Simulation results using EMWorks2D are presented in tables below comparing to results based on the reference article. The first table represents the average output torque as a function of the pole arc coefficient and iron core back yoke thickness. The second table regroups the output average torque of the studied models before and after optimization. The results are close and the error percentage is low.

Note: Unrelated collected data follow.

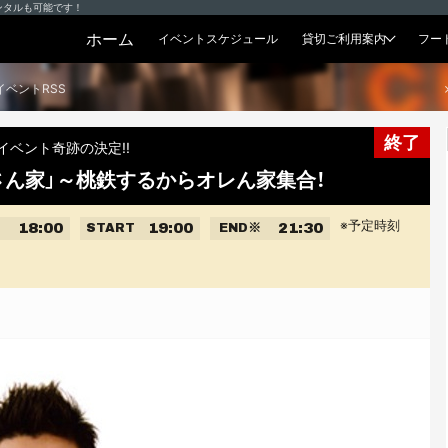
ンタルも可能です！
ホーム
イベントスケジュール
貸切ご利用案内
フー
貸切プラン
イベントRSS
終了
イベント奇跡の決定!!
さん家」～桃鉄するからオレん家集合！
※予定時刻
18:00
19:00
21:30
START
END
※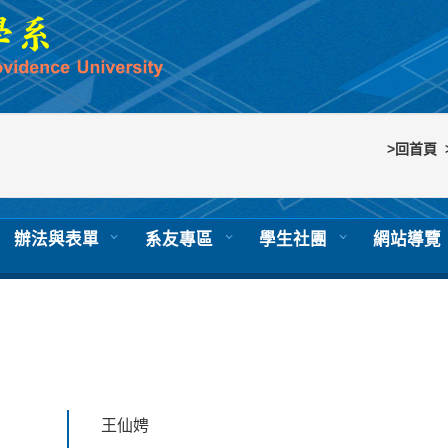
>回首頁
辦法與表單
系友專區
學生社團
網站導覽
王仙娉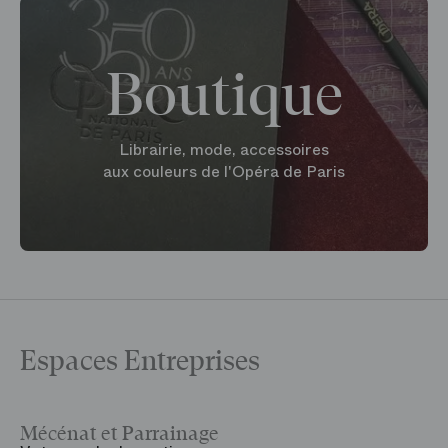
Boutique
Librairie, mode, accessoires
aux couleurs de l'Opéra de Paris
Espaces Entreprises
Mécénat et Parrainage
V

Varied Parameter Average Torque Model I (N.m) Average Torque Model II (N.m)
Pole Arc Coefficient EMWorks2D Reference Article EMWorks2D Reference Article
0.7 9.39 9.2 10.38 10
0.75 9.82 9.8 10.8 10.4
0.8 10.21 10 11.15 10.8
0.85 10.55 10.3 11.43 11.1
0.9 10.8 10.8 11.65 11.3
0.95 10.92 11 11.8 11.4
1 10.92 11.1 11.81 11.6
Rotor Back Yoke Thickness (mm) EMWorks2D Reference Article EMWorks2D Reference Article
2 7.28 8 9.46 9.8
3 8.52 9.1 10.76 10.8
4 9.5 10 11.54 11.2
5 10.27 10.8 11.64 11.3
6 10.8 11.1 11.64 11.3
7 10.8 11.1 11.64 11.3
8 10.87 11.1 11.65 11.3
Rotor Back Yoke Thickness (mm) EMWorks2D Reference Article EMWorks2D Reference Article
2 6.79 6.2 8.75 8
3 8.66 8.5 10.8 10.2
4 10.26 10.2 11.59 11.2
5 11.02 11 11.64 11.3
6 11.07 11 11.65 11.3
7 11.08 11 11.65 11.3
8 11.08 11 11.65 11.3
 
Results Origin Average Output Torque-Model I (N.m) Average Output Torque-Model II (N.m) Average Output Torque-Optimized Model I (N.m) Average Output Torque-Optimized Model II (N.m)
EMWorks2D 10.8 11.37 10.64 11.21
Reference Article 10.89 11.28 10.91 11.27

Conclusion

In this study, the design and electromagnetic simulations of 2 models of PMSM dedicated to electric aircraft are investigated using the EMWorks2D product. Accurate results provide that PMSM mMdel II can provide higher output torque with lower torque ripple compared to Model I. The only advantage of machine Model I is the lower operating frequency so less iron core loss. On the other hand, the core yoke of both machines is not saturated and needs to be optimized to give an improved high-power density motor. Optimizing pole arc coefficient and core back yoke thickness permit to get a combined optimal solution (Optimized PMSM Model II) that guarantees the obtaining of the desired rated output torque and reduces the total mass compared to Optimized PMSM Model I. Therefore, the lightweight structure design doesn’t influence the output torque.

References

[1]: R. T. Naayagi, "A review of more electric aircraft technology," 2013 International Conference on Energy Efficient Technologies for Sustainability, Nagercoil, India, 2013, pp. 750-753, doi: 10.1109/ICEETS.2013.6533478. 
[2]: B. Sarlioglu and C. T. Morris, "More Electric Aircraft: Review, Challenges, and Opportunities for Commercial Transport Aircraft," in IEEE Transactions on Transportation Electrification, vol. 1, no. 1, pp. 54-64, June 2015, doi: 10.1109/TTE.2015.2426499. 
[3]: P. Wheeler and S. Bozhko, "The More Electric Aircraft: Technology and challenges," in IEEE Electrification Magazine, vol. 2, no. 4, pp. 6-12, Dec. 2014, doi: 10.1109/MELE.2014.2360720.
[4]: Fang, S., Wang, Y., & Liu, H. (2020). Design study of an aerospace motor for more electric aircraft. IET Electric Power Applications, 14(14), 2881-2890.